## TRY IT:
What is needed is an exact copy of the lines in the listing below, from the one with "Total Harmonic Distortion (THD)" up to and including the one with "THD is the ratio", with no other lines.

## MATERIAL TO PROCESS:
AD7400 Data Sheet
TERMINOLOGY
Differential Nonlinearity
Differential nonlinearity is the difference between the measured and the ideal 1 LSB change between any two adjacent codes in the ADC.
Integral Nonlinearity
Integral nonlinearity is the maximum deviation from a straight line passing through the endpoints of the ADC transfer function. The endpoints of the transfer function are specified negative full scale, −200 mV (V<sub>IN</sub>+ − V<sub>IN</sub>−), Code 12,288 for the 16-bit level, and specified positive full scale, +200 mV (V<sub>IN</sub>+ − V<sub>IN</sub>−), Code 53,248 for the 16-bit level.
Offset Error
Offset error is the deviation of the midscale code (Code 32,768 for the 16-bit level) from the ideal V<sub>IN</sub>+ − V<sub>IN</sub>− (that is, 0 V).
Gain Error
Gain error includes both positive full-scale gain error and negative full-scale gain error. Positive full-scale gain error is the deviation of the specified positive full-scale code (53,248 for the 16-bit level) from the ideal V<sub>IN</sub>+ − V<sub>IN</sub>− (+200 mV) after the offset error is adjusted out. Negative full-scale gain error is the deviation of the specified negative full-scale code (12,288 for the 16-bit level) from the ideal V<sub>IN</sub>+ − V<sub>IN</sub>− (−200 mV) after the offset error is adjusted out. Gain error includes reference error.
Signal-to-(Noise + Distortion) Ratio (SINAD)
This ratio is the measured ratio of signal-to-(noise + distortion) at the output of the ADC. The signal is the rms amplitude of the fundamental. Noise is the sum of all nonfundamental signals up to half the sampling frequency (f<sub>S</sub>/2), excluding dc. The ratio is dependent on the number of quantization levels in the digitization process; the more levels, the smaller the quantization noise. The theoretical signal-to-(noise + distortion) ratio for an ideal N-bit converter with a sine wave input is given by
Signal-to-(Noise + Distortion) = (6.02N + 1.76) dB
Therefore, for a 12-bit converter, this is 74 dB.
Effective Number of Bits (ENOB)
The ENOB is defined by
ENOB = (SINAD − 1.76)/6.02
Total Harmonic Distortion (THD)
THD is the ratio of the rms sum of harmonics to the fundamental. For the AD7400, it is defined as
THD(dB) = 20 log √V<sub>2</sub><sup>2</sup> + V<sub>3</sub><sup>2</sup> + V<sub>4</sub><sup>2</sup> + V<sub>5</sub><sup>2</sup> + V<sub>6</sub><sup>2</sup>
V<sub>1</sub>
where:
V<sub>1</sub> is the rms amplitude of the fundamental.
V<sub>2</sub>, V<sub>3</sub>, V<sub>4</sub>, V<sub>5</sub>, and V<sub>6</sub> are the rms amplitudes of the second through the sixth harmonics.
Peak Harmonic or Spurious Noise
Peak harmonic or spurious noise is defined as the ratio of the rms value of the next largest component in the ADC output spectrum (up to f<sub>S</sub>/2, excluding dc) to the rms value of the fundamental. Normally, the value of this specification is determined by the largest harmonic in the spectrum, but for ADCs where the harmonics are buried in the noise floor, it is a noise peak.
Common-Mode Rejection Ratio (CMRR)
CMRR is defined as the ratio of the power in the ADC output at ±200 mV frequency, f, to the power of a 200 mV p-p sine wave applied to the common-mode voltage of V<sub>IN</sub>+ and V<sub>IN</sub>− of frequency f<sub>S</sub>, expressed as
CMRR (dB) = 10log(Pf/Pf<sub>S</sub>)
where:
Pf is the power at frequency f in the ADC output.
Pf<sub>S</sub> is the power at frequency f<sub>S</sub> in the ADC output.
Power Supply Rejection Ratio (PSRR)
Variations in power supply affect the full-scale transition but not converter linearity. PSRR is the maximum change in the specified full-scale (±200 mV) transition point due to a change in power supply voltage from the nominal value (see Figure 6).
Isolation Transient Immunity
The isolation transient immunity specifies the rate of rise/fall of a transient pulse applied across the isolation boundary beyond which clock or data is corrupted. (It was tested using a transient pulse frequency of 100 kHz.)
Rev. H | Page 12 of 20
...
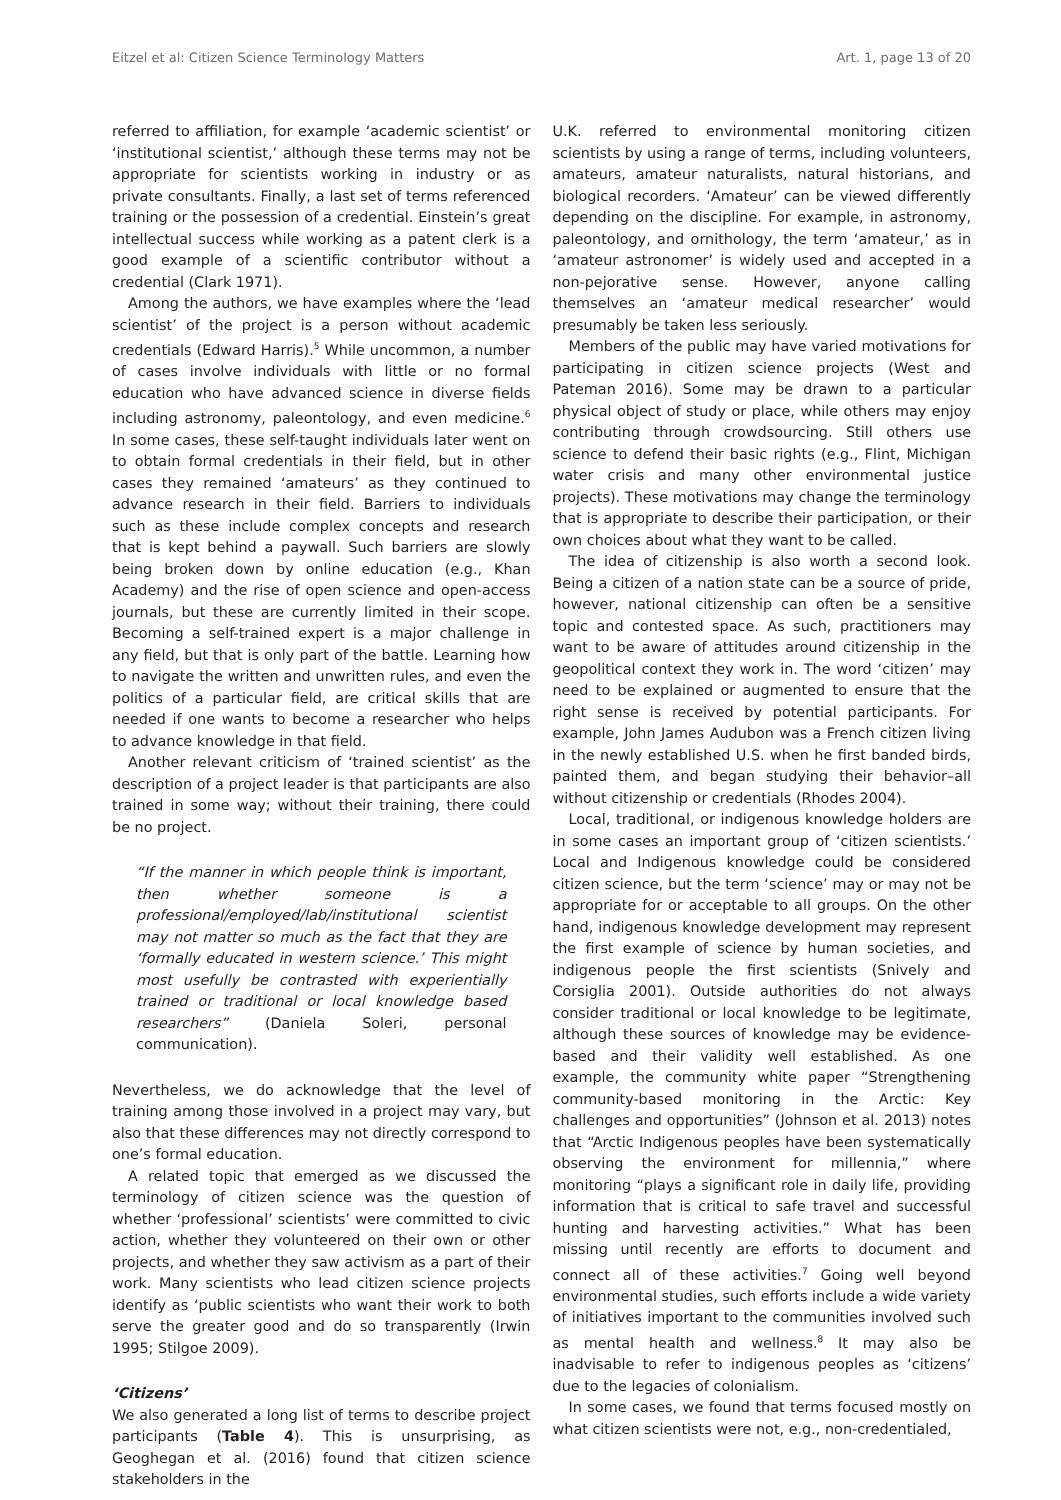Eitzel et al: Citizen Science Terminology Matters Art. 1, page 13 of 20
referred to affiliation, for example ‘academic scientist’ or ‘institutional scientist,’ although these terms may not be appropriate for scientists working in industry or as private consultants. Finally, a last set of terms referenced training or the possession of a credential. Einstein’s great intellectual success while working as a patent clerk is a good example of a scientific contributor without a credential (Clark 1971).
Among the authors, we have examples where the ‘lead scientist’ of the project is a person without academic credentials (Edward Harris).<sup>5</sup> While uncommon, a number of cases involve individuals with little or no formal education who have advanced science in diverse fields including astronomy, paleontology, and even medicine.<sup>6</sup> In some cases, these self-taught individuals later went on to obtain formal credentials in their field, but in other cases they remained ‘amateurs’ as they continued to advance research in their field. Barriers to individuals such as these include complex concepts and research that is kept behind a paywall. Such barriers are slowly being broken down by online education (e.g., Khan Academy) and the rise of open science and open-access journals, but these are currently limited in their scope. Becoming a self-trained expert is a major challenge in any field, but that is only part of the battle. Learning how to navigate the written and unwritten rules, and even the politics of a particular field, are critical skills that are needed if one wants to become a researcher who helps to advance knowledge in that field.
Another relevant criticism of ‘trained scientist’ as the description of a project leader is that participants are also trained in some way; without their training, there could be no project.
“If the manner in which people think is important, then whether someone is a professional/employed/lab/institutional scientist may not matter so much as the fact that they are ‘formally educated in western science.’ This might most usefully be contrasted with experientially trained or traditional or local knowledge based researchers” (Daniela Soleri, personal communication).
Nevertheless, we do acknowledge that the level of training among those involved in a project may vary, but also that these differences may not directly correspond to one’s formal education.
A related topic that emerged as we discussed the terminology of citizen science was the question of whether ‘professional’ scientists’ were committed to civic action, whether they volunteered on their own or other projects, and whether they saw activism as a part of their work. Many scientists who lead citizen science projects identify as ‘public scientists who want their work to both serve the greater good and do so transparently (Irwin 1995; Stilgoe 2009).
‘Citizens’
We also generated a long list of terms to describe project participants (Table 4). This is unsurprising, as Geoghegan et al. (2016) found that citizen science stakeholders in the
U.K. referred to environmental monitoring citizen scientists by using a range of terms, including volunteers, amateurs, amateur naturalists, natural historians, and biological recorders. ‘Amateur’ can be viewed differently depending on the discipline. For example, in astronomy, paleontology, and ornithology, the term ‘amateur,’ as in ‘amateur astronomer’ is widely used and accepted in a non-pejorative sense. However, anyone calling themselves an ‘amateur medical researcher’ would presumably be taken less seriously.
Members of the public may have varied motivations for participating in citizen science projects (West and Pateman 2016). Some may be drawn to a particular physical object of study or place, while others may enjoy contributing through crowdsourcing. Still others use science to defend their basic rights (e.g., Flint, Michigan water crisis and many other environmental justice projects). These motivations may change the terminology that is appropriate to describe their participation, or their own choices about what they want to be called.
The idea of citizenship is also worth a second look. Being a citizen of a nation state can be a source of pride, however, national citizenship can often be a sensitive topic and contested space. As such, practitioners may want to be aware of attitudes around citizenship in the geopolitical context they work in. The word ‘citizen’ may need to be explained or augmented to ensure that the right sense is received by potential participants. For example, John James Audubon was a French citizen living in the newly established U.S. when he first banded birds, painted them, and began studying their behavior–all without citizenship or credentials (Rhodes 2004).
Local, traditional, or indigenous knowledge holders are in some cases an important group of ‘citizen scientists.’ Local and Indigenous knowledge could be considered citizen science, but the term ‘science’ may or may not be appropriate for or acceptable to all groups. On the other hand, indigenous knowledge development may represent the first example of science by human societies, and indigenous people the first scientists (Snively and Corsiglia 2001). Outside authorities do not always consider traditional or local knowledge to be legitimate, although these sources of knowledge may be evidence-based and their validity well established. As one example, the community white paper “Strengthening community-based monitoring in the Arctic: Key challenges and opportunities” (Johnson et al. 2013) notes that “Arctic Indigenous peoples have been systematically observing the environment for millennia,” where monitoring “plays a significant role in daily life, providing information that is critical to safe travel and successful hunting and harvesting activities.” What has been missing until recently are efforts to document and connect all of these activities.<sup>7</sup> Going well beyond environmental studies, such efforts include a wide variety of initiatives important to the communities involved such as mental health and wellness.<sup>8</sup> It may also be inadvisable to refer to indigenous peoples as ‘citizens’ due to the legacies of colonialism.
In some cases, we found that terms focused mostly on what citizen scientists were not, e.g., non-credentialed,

## SOLUTION TO THE PROBLEM:
Total Harmonic Distortion (THD)
THD is the ratio of the rms sum of harmonics to the fundamental. For the AD7400, it is defined as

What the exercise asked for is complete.